The air-sled touched the landing stage, and the guards hurried Jerrold and Deve Jennet into the citadel. Through a maze of halls thronging with white-faced officers in new and unfamiliar uniforms they went, past guards and armored doorways. At last they stood in a vaulted, oblong room that hummed with activity.

It was a Combat Center. In the center of the room lay a huge, three-dimensional chart of the Thirtieth Decant and the Kaidor system. Jerrold recognized the red blips that indicated the approaching Fleet, fully ten thousand strong ... and he recognized something else too. He had felt this kind of tension in ships of the Navy. It was fear—universal, jittery fear. These people, Aram knew suddenly, were terribly, desperately afraid of that advancing armada. Their leader had told them that it would not dare attack, yet it came on inexorably and they were afraid.

Yellow streaks in the chart showed the track of interceptors, already fanning out from Kaidor V, seeking targets in the huge, onrushing formation of mighty battleships that spread across light-minutes of space. The tiny weapons had already taken a small toll of the slower Fleet vessels, but the rest continued sunward, their losses unfelt.

This was what Aram feared Santane would not or could not realize ... that no matter how dreadful his virus weapon, forces of such magnitude could not be halted by threats once they were put in motion.

Now Santane's secretly built fleet was blasting into space. Jerrold estimated that it consisted of perhaps five hundred large starships—torpedo launchers mainly, built for defense.

Near Kaidor VII, the ringed giant, the two Fleets made first contact. The battle of the Thirtieth Decant had begun.

The guards shoved at Jerrold, and he was led away from the chart and its fascinating picture of battle.

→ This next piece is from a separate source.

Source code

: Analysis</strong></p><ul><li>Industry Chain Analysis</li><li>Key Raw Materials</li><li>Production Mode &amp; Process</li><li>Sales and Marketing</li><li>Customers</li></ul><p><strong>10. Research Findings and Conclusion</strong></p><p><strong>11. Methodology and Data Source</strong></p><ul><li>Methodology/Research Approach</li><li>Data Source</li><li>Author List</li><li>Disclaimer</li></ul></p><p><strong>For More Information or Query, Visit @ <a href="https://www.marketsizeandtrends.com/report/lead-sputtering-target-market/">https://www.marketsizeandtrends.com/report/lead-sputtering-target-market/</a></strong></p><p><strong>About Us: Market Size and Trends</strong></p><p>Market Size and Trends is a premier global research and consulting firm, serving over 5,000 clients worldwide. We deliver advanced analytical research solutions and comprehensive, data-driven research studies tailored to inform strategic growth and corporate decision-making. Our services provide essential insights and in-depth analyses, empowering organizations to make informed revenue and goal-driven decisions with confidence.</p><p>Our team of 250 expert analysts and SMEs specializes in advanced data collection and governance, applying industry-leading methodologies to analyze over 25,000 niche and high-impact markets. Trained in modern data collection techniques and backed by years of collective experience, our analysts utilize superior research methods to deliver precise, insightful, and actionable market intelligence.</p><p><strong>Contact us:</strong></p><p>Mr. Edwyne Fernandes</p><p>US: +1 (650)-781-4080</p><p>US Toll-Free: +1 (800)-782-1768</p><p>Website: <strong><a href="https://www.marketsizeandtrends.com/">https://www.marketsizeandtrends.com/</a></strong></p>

He and Deve were taken up a spiralling staircase to the balcony that overlooked the Combat Center and through a heavily guarded door.

The chamber in which they now found themselves was strangely quiet after the fear-tinged confusion of the Combat Center. All but one of their guards withdrew, and Aram faced a tall, powerfully built man who stood engrossed in a bank of scanner-views of the battle.

Presently the man looked up to scowl at his prisoners. Aram Jerrold knew at once that it was—at last—Santane.